You don't have to wait that long for our new shirt designs and a new water bottle from {889}, though they're available right now. You may be surprised by these results, though, given how much faster the system memory is. I mean, Ryzen would sure love to have a memory that fast. But it seems Apple's CPU cores just aren't taking full advantage of it, and based on these results alone, you might not be too impressed by the m1 max at all.

But the CPU is only half the picture. We don't have more CPU cores or even faster CPU cores, but what we do get are more GPU cores and an expanded media engine with double the encoder blocks and double the prores blocks. For this to be more apparent than in Final Cut Pro, we set up a 5x5 grid of 4k plus prores raw files and set them to appear one by one in the timeline.

Then we set the final cut to stop when it detects a drop frame. With the original m1 macbook pro stalled out at just four streams and the m1 pro dropped at seven, the m1 maxes out at 10 and 12, suggesting that the cut down model either has a slightly less capable prores engine or the extra GPU cores on the high end model are picking up the slack.

Whatever the case, this is a truly ridiculous number of pixels being processed all at once with no stuttering whatsoever. Four or seven simultaneous streams is already a lot, but let's say you don't run Final Cut, you're a resolve shop Well, good news for you too.

Davinci resolve

Davinci resolve

When rendering the prores 422 hq to take advantage of the pro res blocks, the higher end model gets scary close to a sub 10 minute mark on a timeline that is stacked with denoising, chroma keying, and filtering. Not a bad result, and our timeline's frame rate keeps up too, where we observed as high as 16 fps for the high-end model scaled by about 2 fps for each step down you take from there.

The Zephyrus, meanwhile, can only roughly match the lower-end M1 pro. That's a great result, but what if you need to render some 3D assets right now? The best solution on the Mac is Cinema 4D with the Redshift renderer. Surprisingly, the jump in performance from the m1 pro to the lower-end m1 max is substantial.

Cinema4d redshift

Video Games Tutorials and News - apple

Thanks to the doubled memory bandwidth to go along with the extra GPU cores, the higher end max gives us nearly a 10 minute render, which seems impressive, up until the zephyrus comes along and smacks it down with a 539. Of course, that is a 16-inch PC laptop, but spoiler for the 16-inch review: the 16 m1 max doesn't do that much better.

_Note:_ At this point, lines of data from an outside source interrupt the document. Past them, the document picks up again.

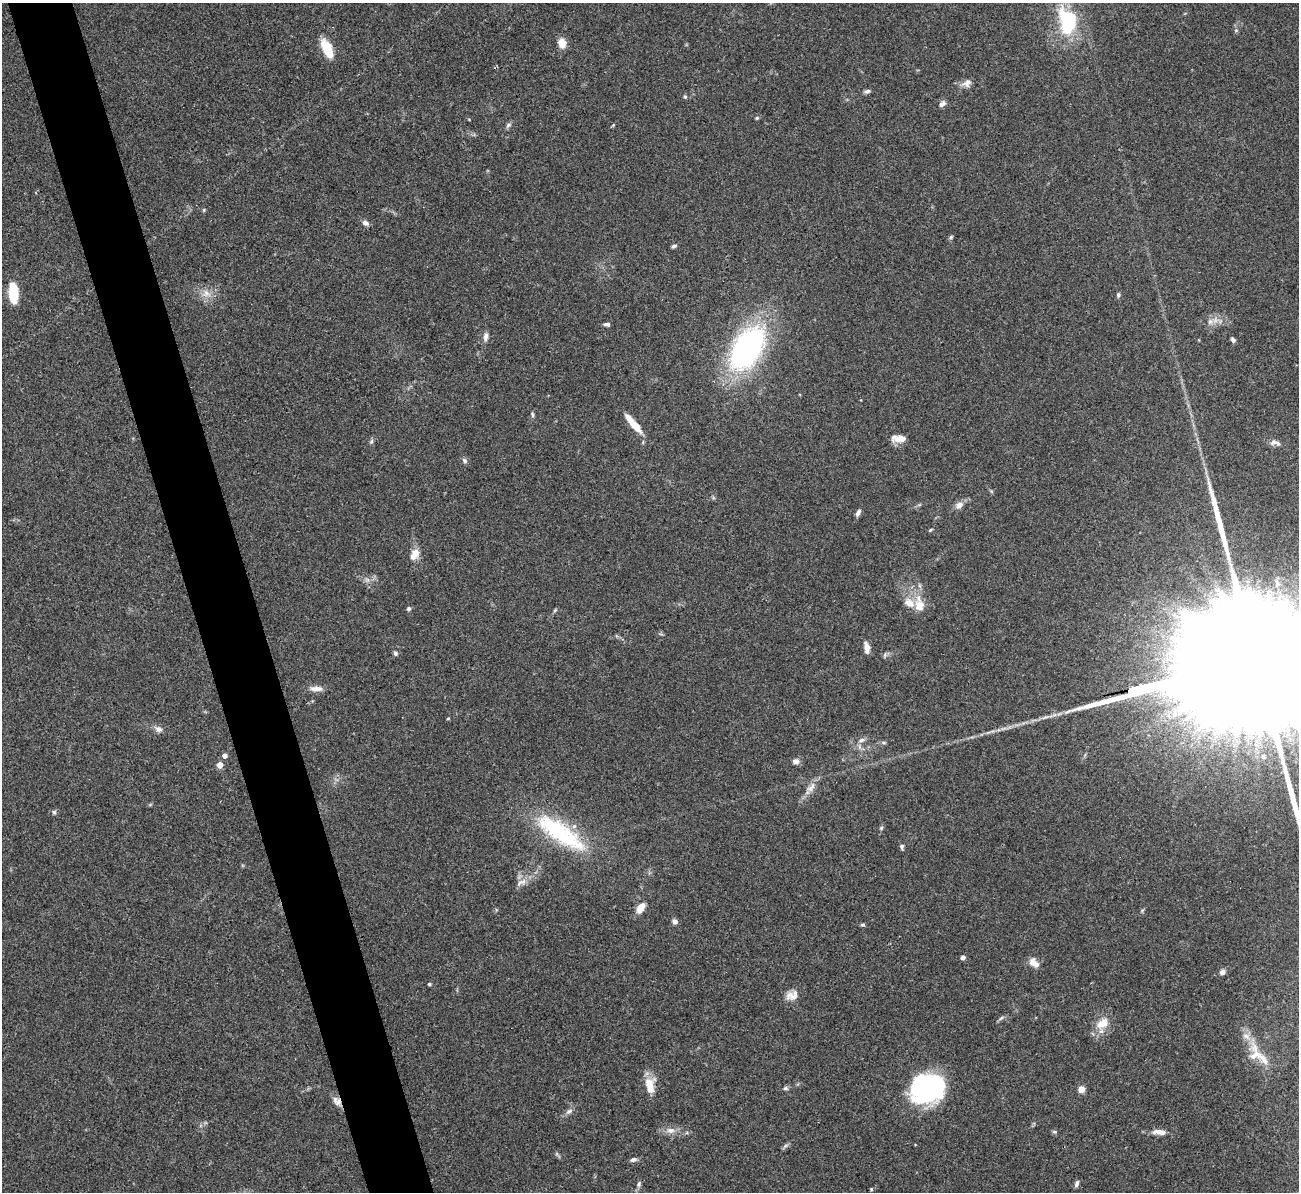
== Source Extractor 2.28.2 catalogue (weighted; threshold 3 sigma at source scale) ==
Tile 11 of 4 x 4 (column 3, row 3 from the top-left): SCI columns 2595-3891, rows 1337-2526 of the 5190 x 5175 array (HDU 1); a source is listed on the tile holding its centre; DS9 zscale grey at full resolution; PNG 1301 x 1194 px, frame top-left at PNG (2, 3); no overlay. Shown black and unused: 5% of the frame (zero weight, under 3 of 4 exposures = <1% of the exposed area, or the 3 px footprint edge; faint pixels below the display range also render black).
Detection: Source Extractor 2.28.2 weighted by HDU 2 'WHT'; one run over the whole footprint, this tile lists its part. Background 0.0745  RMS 0.0058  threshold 0.0262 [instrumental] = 3 sigma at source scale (4.5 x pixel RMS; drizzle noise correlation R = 1.50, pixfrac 1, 0.05/0.05 arcsec/px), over >= 5 px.
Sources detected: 83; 1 inside a brighter object's white glare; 2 long thin detections or spike segments (spike, bleed or trail) — not listed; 2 inside a brighter listed object's ellipse — not listed separately; the other 78 listed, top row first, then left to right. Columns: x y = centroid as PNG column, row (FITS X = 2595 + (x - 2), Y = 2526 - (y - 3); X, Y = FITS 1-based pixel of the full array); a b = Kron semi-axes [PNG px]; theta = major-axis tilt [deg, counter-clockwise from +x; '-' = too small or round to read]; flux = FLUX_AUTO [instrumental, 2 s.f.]
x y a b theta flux
1068 20 21 14 -79 48
1236 30 5 4 - 0.82
562 43 10 8 -78 5.9
327 48 19 8 -64 18
967 83 13 9 31 3.3
867 91 8 5 14 1.5
685 96 5 4 - 0.81
942 104 9 6 39 2.1
757 118 4 4 - 0.76
508 125 8 6 36 1.4
204 210 6 4 89 0.68
365 223 7 5 -28 2.5
951 237 6 4 47 0.86
674 246 7 4 16 1.2
13 293 21 9 -86 16
206 293 13 11 -25 5.5
1118 295 6 5 - 1.2
1210 322 9 6 63 2.5
606 324 7 4 -4 1.4
486 337 12 6 82 2.5
1233 340 6 4 -52 1.4
747 348 44 26 58 140
532 415 7 4 -84 1
633 424 26 7 -50 11
899 438 18 8 -4 5.9
371 441 7 5 68 1.1
1275 442 14 7 -12 2.9
465 460 9 6 -51 1.4
959 505 11 8 37 3.2
858 513 8 5 62 2.2
930 530 5 3 - 0.7
416 553 13 10 -76 5
1277 583 11 7 -76 2.9
919 604 22 13 -83 10
409 608 5 5 - 1.2
555 610 6 4 45 0.73
867 648 13 6 -82 3.9
395 653 6 5 - 1.1
1252 662 162 24 13 110000
316 689 19 7 -2 3.8
448 718 4 3 - 0.57
159 729 11 7 -27 2.6
861 740 10 6 22 2.5
224 756 5 4 - 3
1263 757 6 5 - 1.1
795 761 9 7 -2 2.4
220 765 4 4 - 9
811 787 17 8 51 4.6
54 812 6 5 - 1.1
881 828 6 4 48 0.83
560 832 73 22 -34 57
902 846 7 5 88 1.2
521 882 17 7 23 3.9
640 908 9 6 61 9
675 921 6 5 - 2.5
863 925 6 4 1 0.91
963 957 5 4 - 1.7
1034 963 14 9 -45 4.4
1222 972 8 7 - 2.1
429 984 4 3 - 0.84
792 995 17 11 21 5.3
1001 1018 7 4 44 1.1
1103 1023 19 12 34 8.9
1256 1055 23 21 -47 12
650 1086 21 11 -84 9.2
785 1088 7 5 1 1.2
928 1089 32 26 6 85
1081 1089 5 4 - 11
338 1102 12 8 -85 3.8
569 1111 10 5 25 1.9
670 1130 12 8 -5 3.9
1054 1132 7 4 -19 0.85
1159 1132 18 7 -5 4.7
786 1145 8 4 19 1.2
633 1160 9 5 15 1.6
639 1184 9 5 76 1.6
1077 1184 10 5 68 1.4
871 1189 4 3 - 0.59
Overlapping masked pixels (flux is a lower limit):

We were told that the m1 max could outperform the rtx 3060 or even match the rtx 3080, and Apple calls out Redshift on their product page. M1, gotta take the l on this one. Geekbench 2 shows the Zephyrus and its rtx 3060 absolutely pummeling the m1 max in both render modes, which places the m1 max's GPU horsepower further behind than Apple had led us to believe.

Maybe there are more optimizations that still need to be done for non-article tasks on these GPU cores, or maybe it's just the media engine that was doing all the heavy lifting in our article editing tests. To be clear, it is scaling relative to the m1 and m1 pro, but it's just not reaching those dedicated GPU levels of performance we kept hearing about.

Maybe they meant games. Yeah, not again. We're seeing mostly linear performance improvements across the lineup in Shadow of the Tomb Raider, where feral interactive's port makes use of Apple's metal api, but it's not enough to catch up to the zephyrus, at least not at 14 inches.

Gaming benchmarks

Gaming benchmarks

A few other games use metal, so it's all downhill from here when we switch over to CS Go, where there's no difference whatsoever between the m1 pro and max, ironically, this time not because it's using OpenGL but because we've hit a CPU bottleneck at 100fps thanks to Rosetta.